Schwarzer Valentinstag by Günther Bentele

Schwarzer Valentinstag by Günther Bentele

Autor:Günther Bentele
Die sprache: de
Format: mobi
veröffentlicht: 2010-11-10T23:00:00+00:00


Die beiden höchsten jüdischen Festtage waren vorüber.

Löb hatte mit Esther geredet und Esther hatte mit Christoph geredet. Viel Zeit musste ins Land gehen. Das wussten sie. Inzwischen durften sie sich zwar sehen wie sonst, aber nicht allein miteinander sein.

Esther dachte an das, was ihr der alte Abraham gesagt hatte.

Es war schwer für Christoph, aber er fühlte ihre Liebe in jedem Blick.

Philo und Christoph fuhren mit den zwei Fähren über den Rhein und gingen nach Offenburg. Christoph war nicht mehr so gefährdet, seitdem er als tot galt. Dennoch hatte ihm Esther ein Tuch um die Haare gewunden.

Sie gingen als Lehrjungen – nicht als Bettler.

Nachum musste zu Hause bleiben, worüber er schimpfte.

»Zwei fallen weniger auf«, so hatte es Löb bestimmt.

Der alte Abraham hatte sie gesegnet.

Christoph holte tief Luft, als er aus dem Hause in das Viertel der Juden trat.

Aber der Himmel war hell, die Bäume hatten bunte Farben angenommen, als sie aus dem Stadttor traten, und leuchteten unter einem strahlend blauen Himmel, als würden sie ihn besonders festlich wieder in der freien Natur begrüßen. Ein frischer Wind wehte.

»Wenn er überhaupt noch in Offenburg ist – «, begann Christoph.

Philo hatte ein dickes Bündel über der Schulter hängen: »Hoffentlich!«

Sie standen im klaren Wind auf der Fähre über der freien Fläche des Rheins, sahen die gelben Auwälder an beiden Ufern, die weißen Kiesbänke und dahinter die blaue Mauer des Schwarzwaldes. Christoph brauchte alle Kraft, um nicht ständig an seinen Vater zu denken.

»Löb hat mir sechs Schillinge mitgegeben, davon könnten wir das schönste Leben führen.«

»Ja, Löb ist großzügig wie selten einer. Du hast unerhörtes Glück gehabt.«

»Ich weiß«, sagte Christoph leise und dachte an Esther.

»Wenn wir den Kerl haben, wird es nicht ungefährlich.«

Die Fähre war gedrängt voller Menschen. Es wurde über die Pest geredet und über die Judenplage.

»Was soll man denn tun?«, fragte Philo harmlos.

»Fortjagen!«, meinte eine dicke Marktfrau, die mit ihren Röcken breit auf einigen Körben saß, als wolle sie die ausbrüten.

»Verbrennen!«, sagte ein Schmied, der einen Sack Kohlen vor sich hielt. »Bei euch in Straßburg sind ja nur Judenfreunde im Rat.
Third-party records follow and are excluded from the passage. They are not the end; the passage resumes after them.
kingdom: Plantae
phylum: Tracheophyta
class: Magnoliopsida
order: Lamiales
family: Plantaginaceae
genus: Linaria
Da ist der Herr Dopfschütz samt seiner Freunde, der holt sich Berge von Geld von den Juden, da muss er ihnen ja schöntun! Kannst du dir denken!«

»Denken, ja, das sollte man wirklich, wenigstens manchmal!«, sagte Philo.

Das Marktweib kicherte: »Erst holen, dann abschaffen. So würde ich es machen. Wer wird denn die teuren Zinsen bezahlen!«

Christoph konnte kaum an sich halten: »Die Zinsen – «, begann er.

Aber Philo hielt ihn zurück. »Bist du verrückt«, flüsterte er, »wir dürfen nicht auffallen.«

»Jemand muss ihnen doch sagen, dass die Juden die zwanzigfache Steuer der Christen bezahlen müssen, da müssen sie doch hohe Zinsen verlangen. Und Christen dürfen keine Zinsen nehmen und sind auf die Juden angewiesen. Es muss ihnen doch jemand sagen!« Christoph flüsterte hastig und erregt.